Isso não posso dizer. Esse modelo eu acredito que ajuda na questão social e espiritual, para que possamos viver uma vida de irmandade, em comunhão com a natureza, com valores elevados, que não são os de uma sociedade capitalista, mas uma coisa mais fraterna. Nosso modelo, no momento, eu vejo como uma possibilidade de amparo, de resguardo de quem não quer mais entrar na competição do mundo lá fora. É uma escolha de vida para agora, que prepara para o que virá.

 

E essa escolha é incompatível com a civilização como conhecemos hoje, com toda a tecnologia e progresso científicos tão desenvolvidos?

Não é incompatível. Todo esse progresso e tecnologia vão permanecer. O que vai mudar é o uso que vamos fazer.

 

Como vocês comemoram o Natal na igreja Rainha do Céu?

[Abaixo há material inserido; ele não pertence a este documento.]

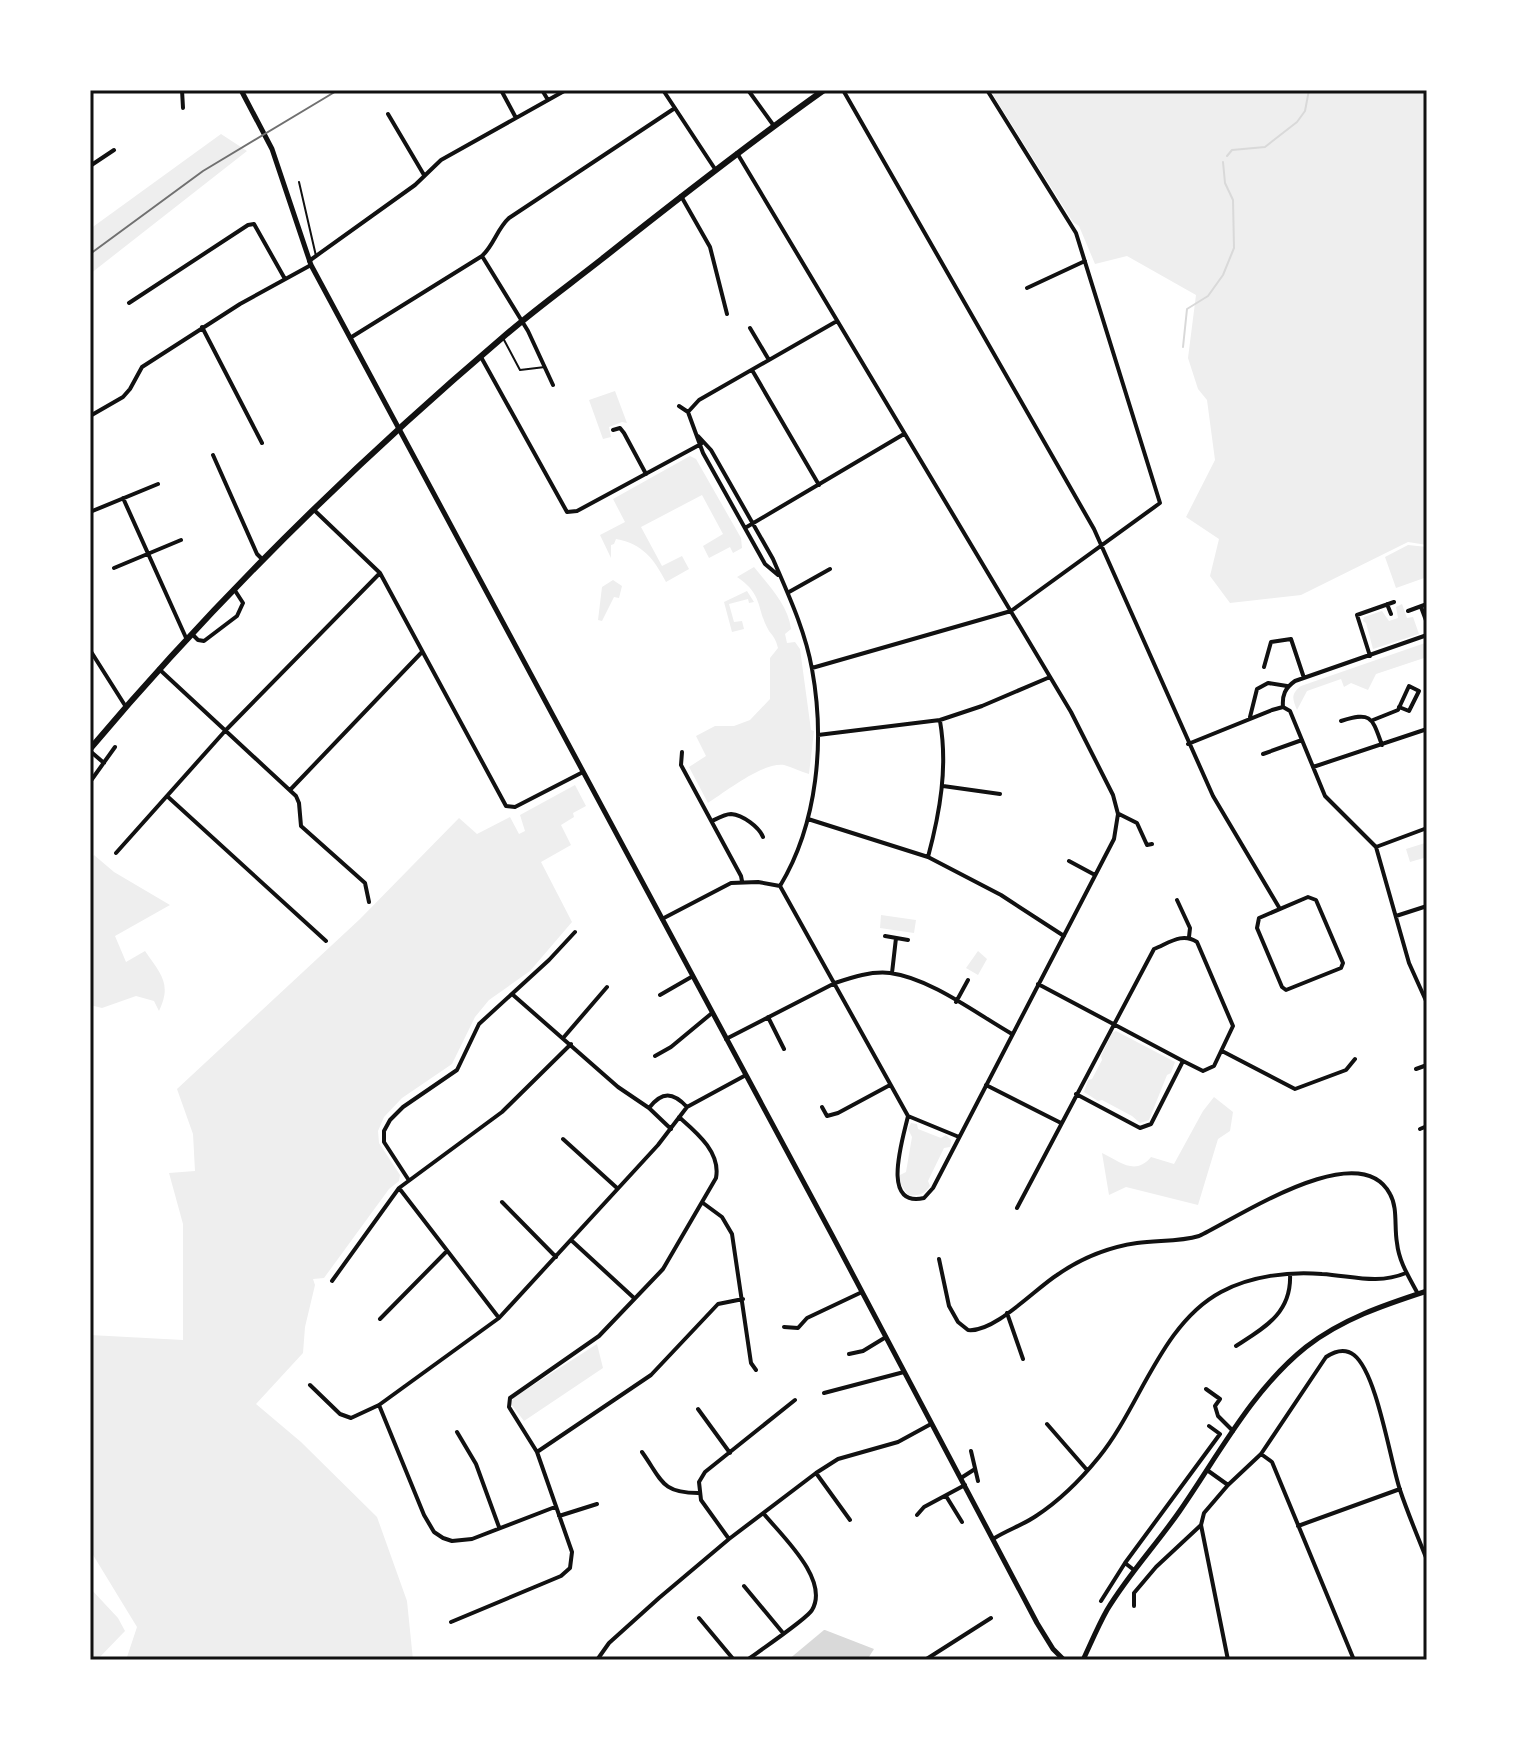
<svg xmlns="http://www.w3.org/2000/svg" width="1517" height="1750" font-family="Overpass,sans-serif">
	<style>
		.green { fill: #eee }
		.water { fill: #d9d9d9 }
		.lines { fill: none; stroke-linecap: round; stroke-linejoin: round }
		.stream { stroke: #d9d9d9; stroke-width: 2 }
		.service { stroke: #111; stroke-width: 2 }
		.minor { stroke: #111; stroke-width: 4 }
		.tertiary { stroke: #111; stroke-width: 5 }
		.secondary { stroke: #111; stroke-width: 5 }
		.primary { stroke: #111; stroke-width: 6 }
		.rail { stroke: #707070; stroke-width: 2 }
		.neatline { fill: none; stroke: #111; stroke-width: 3 }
	</style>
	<rect width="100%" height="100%" fill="#fff"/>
	<path class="green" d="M 990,90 L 1427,90 L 1427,545 L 1408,542 L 1301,595 L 1230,603 L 1210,576 L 1219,539 L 1186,517 L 1215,460 L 1207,400 L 1198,389 L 1188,358 L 1196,295 L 1127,256 L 1095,264 L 1079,226 L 1073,222 Z
		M 221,134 L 247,151 L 90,274 L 90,229 Z
		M 615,391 L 627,423 L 622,422 L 609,427 L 611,437 L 603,439 L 589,400 Z
		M 690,456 L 696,459 L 741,538 L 742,548 L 733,553 L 730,547 L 709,558 L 703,546 L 723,534 L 702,495 L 641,527 L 662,566 L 682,556 L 689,569 L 666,582 C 654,559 643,544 616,539 L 614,544 L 611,545 L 611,558 L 600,535 L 625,522 L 613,499 Z
		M 1408,545 L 1427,547 L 1427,577 L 1396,588 L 1385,557 Z
		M 754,567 C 769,586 788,605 791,629 L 785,634 L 787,643 L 795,642 L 800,649 L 811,730 L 814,731 L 809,774 C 801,772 792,767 784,765 C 763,762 725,792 708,803 L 689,767 L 706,756 L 696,736 L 715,726 L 734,726 L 750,720 L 770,699 L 770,658 L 778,648 C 776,640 774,637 769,631 C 756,609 764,595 737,577 Z
		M 613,580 L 622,586 L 619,598 L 614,597 L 602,621 L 598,620 L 602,587 Z
		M 747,591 L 754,602 L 749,603 L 748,599 L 729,604 L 734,622 L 742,621 L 744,629 L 732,632 L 724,602 Z
		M 1402,604 L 1407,618 L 1413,617 L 1419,634 L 1373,649 L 1366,623 L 1363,621 L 1364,617 L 1382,611 L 1389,621 L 1398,618 L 1396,607 Z
		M 1425,643 L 1427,657 L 1376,674 L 1368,690 L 1351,683 L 1344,687 L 1341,679 L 1307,691 L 1297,710 C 1292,698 1291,694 1301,686 Z
		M 575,785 L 586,806 L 573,813 L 574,817 L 561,825 L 571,845 L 541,862 L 572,922 L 530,971 L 489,1000 L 475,1017 L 452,1064 L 402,1098 L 384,1117 L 378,1131 L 379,1143 L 400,1175 L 399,1181 L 389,1189 L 324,1278 L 313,1279 L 315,1285 L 305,1327 L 303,1353 L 256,1404 L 301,1442 L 377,1517 L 407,1601 L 413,1660 L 126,1660 L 137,1627 L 90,1550 L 90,1335 L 183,1340 L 183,1224 L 169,1173 L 195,1171 L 193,1134 L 177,1089 L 360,919 L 459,818 L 477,834 L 510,817 L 519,834 L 525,831 L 520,815 Z
		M 1425,843 L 1427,857 L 1410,862 L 1406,849 Z
		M 94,855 L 114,872 L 170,905 L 115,936 L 126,962 L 145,951 C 161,974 172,984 159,1011 L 154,1001 L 136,996 L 102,1008 L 90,1005 L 90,860 Z
		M 881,915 L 916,920 L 914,933 L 880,928 Z
		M 978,951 L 987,959 L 978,975 L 966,968 Z
		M 1116,1031 L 1175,1062 L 1171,1073 L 1167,1075 L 1149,1120 L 1140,1123 L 1132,1116 L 1102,1100 L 1098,1101 L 1084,1092 L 1088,1080 L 1092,1079 L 1102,1060 L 1101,1056 L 1112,1033 Z
		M 1214,1097 L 1233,1112 L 1230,1131 L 1218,1139 L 1198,1205 L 1126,1187 L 1109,1195 L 1102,1153 C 1121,1162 1135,1176 1151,1157 L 1174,1164 L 1203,1111 Z
		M 911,1123 L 917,1124 L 918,1129 L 941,1138 L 946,1135 L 951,1140 L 950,1147 L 944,1148 L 928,1181 L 930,1186 C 924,1195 918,1196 908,1195 L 900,1183 L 900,1175 L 906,1172 L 912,1137 L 908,1129 Z
		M 597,1344 L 603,1368 L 524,1421 L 511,1404 L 513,1398 Z
		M 90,1588 L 118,1618 L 125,1631 L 97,1660 L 90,1660 Z"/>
	<path class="water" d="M 824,1630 L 825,1630 L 874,1649 L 867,1660 L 788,1660 Z"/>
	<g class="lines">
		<path class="stream" d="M 1227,156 L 1232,150 L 1265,147 L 1297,122 L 1305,111 L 1309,90
			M 1183,347 L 1187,309 L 1208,296 L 1223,275 L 1234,248 L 1233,200 L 1225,183 L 1223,162"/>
		<path class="service" d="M 299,182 L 316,256
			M 503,338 L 520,370 L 545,367"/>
		<path class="minor" d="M 182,90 L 183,108
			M 501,90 L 516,118
			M 542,90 L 548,100
			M 663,90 L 715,169
			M 748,90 L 774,126
			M 843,90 L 1094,529 L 1213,796 L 1280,909
			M 388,114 L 424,175
			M 737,153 L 1071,712 L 1113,795 L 1118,814 L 1114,839 L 933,1188 L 924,1198 C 880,1208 903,1139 908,1116 L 959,1137
			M 90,166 L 114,150
			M 681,196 L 710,247 L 727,314
			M 482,256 L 528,331 L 553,385
			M 309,261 L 415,185 L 441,160 L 566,90
			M 1027,288 L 1085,261
			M 129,303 L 248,225 L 254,224 L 285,279
			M 202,327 L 262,443
			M 750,328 L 769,360
			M 350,338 L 482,256 C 494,245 497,229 509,218 L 675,108
			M 481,357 L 567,512 L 577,511 L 701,444
			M 752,370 L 819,485
			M 679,406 L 688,412
			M 90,416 L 123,397 L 130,389 L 142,367 L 240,304 L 311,265
			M 613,430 L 620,428 L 624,433 L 646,474
			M 698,436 L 711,450 L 773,559 C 788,594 805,630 812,669 C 825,740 818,823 780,886
			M 213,455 L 257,554 L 263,560
			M 123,498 L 187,640
			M 314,510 L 380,573 L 506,806 L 515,807 L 583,772
			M 90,512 L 158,484
			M 745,528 L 904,434
			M 114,568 L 181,540
			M 778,575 L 765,564 L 703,453 L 688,412 L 699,400 L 837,321
			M 789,592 L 830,569
			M 1387,604 L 1391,614
			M 1421,607 L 1427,623
			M 1408,611 L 1427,604
			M 192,634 L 198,640 L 204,641 L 237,616 L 243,603 L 234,589
			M 90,650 L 126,707
			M 1370,656 L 1357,615 L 1394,602
			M 1264,667 L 1271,642 L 1291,639 L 1304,678
			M 812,668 L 1011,611 L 1160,503 L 1076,233 L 987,90
			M 159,669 L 296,796 L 299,803 L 301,826 L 365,883 L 369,902
			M 1283,707 C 1282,695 1285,688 1295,681 L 1427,635
			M 1250,717 L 1257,689 L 1268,683 L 1287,686
			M 1373,720 L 1398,710 L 1409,686 L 1419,691 L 1409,711 L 1399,707
			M 1341,721 C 1372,711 1372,718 1382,745
			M 818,735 L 940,720 L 982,706 L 1050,677
			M 1188,744 L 1272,710 L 1283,707 L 1290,711 L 1325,796 L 1376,847 L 1409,963 L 1427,1003
			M 90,751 L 104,763
			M 682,752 L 681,765 L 741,876 L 742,881
			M 1263,754 L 1302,740
			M 1313,767 L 1427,729
			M 90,782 L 115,747
			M 943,786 L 1000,794
			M 290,790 L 422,652
			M 167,796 L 326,941
			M 1119,814 L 1137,823 L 1147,845 L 1152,844
			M 808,819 L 928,857 L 1001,895 L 1064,936
			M 712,821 C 718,818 725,814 731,814 C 743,815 759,827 763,837
			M 1376,847 L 1427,828
			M 116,853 L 225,731 L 380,573
			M 928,857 C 940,812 948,767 940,721
			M 1069,861 L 1095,875
			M 1308,897 L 1316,900 L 1343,963 L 1341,968 L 1286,990 L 1282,987 L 1257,928 L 1259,918 Z
			M 1177,900 L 1190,928 L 1189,937
			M 1396,916 L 1427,906
			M 662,919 L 731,883 L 758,882 L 780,886 L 908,1116
			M 885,936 L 908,940
			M 892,973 L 896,938
			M 1038,984 L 1183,1061 L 1151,1124 L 1140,1128 L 1076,1094
			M 512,994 L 618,1087 L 649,1108 L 671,1129
			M 660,995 L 693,976
			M 956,1002 L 968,980
			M 768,1017 L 784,1049
			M 564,1037 L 607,987
			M 726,1039 L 835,983 C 853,977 871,971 890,973 C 930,978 977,1014 1012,1034
			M 1222,1051 L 1295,1089 L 1346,1070 L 1355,1059
			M 655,1056 L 671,1047 L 712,1013
			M 1416,1069 L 1427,1065
			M 986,1085 L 1061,1123
			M 822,1107 L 827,1116 L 838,1113 L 890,1085
			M 649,1108 C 662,1091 673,1092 687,1107
			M 1420,1129 L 1427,1126
			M 563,1139 L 617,1188
			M 408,1179 L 384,1142 L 384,1131 L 390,1120 L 403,1107 L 457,1070 L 479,1024 L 549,960 L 575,932
			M 399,1188 L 499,1318
			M 502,1202 L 556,1257
			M 703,1203 L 722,1217 L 732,1234 L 751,1363 L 756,1370
			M 1017,1208 L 1154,949 C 1169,943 1182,932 1197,942 L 1233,1026 L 1214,1066 L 1203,1071 L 1183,1061
			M 571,1240 L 634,1298
			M 939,1259 L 949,1306 L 958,1322 L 968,1330 C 994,1333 1035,1289 1057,1275 C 1080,1259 1109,1247 1137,1243 C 1158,1240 1179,1242 1199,1236 C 1236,1219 1359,1135 1390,1194 C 1398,1208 1394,1227 1397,1243 C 1399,1262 1409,1277 1418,1294
			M 332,1281 L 399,1188 L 502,1112 L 571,1044
			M 1007,1313 L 1023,1359
			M 380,1319 L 447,1251
			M 784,1327 L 798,1328 L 807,1318 L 862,1292
			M 1236,1346 C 1264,1328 1292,1313 1290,1274
			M 849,1354 L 863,1351 L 886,1337
			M 310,1385 L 340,1414 L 351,1418 L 379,1405 L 499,1318 L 658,1145 L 687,1107 L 746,1075
			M 1206,1389 L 1220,1399 L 1215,1406 L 1218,1416 L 1233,1431
			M 824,1393 L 904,1372
			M 379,1405 L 424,1515 L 434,1532 L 443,1538 L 452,1541 L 472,1539 L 555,1507
			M 698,1409 L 730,1453
			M 1047,1424 L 1087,1470
			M 457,1432 L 476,1464 L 499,1527
			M 971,1451 L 978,1481
			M 537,1452 L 651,1375 L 718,1304 L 743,1299
			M 642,1452 C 662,1480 661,1493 698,1493
			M 1261,1454 L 1272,1462 L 1354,1660
			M 1207,1470 L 1228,1485
			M 816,1473 L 850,1520
			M 961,1478 L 975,1469
			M 946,1496 L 962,1522
			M 917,1515 L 924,1507 L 965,1485
			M 559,1516 L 597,1504
			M 1201,1525 L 1228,1660
			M 1298,1526 L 1400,1489
			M 729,1539 L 701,1500 L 699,1482 L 705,1472 L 795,1400
			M 993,1539 C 1007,1530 1023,1525 1036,1516 C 1059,1501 1082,1478 1099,1457 C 1140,1407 1161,1324 1221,1292 C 1250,1276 1290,1271 1322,1274 C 1353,1276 1377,1285 1406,1273
			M 1134,1570 L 1125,1563 L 1220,1434 L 1209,1426
			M 744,1586 L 783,1633
			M 1101,1601 L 1125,1563
			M 1134,1606 L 1134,1593 L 1156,1567 L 1201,1525 L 1204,1513 L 1228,1485 L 1261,1454 L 1326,1357 C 1335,1351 1345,1348 1354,1355 C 1377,1373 1390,1460 1400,1490 C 1408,1514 1418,1537 1427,1560
			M 699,1618 L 734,1660
			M 451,1622 L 561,1576 L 570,1568 L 572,1552 L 537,1452 L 509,1407 L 510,1398 L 599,1336 L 663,1269 L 716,1178 C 721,1152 696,1132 679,1117
			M 597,1660 L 609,1643 L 659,1598 L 729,1539 L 816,1473 L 838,1459 L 898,1442 L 931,1424
			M 747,1660 C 758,1652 808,1618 812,1610 C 830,1580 782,1536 764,1514
			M 925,1660 L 991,1618"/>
		<path class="tertiary" d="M 241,90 L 272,149 L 311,265 L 832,1235 L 1037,1623 L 1053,1649 L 1064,1660"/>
		<path class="secondary" d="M 1083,1660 C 1091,1643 1098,1626 1107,1610 C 1128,1575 1156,1545 1179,1512 C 1218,1456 1252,1390 1306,1347 C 1342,1319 1384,1305 1427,1291"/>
		<path class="primary" d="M 90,749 C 215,601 354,464 502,338 C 534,310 569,285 602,259 C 675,201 748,144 824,90"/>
		<path class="rail" d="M 90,254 L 203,171 L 338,90"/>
	</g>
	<rect width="1517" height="1750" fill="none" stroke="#ffffff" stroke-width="184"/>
	<rect x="92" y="92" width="1333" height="1566" class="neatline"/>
</svg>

Mesmo ritual de passar a noite inteira cantando e bailando até o sol raiar. A gente canta o hinário do mestre Irineu. Somos uma doutrina cristã! E Natal é o dia do nascimento do nosso senhor Jesus Cristo. Ele é o grande chefe da humanidade. A gente sabe que é e acredita nele. Então é a nossa data mais importante. E Jesus Cristo é a entidade mais importante do nosso sistema.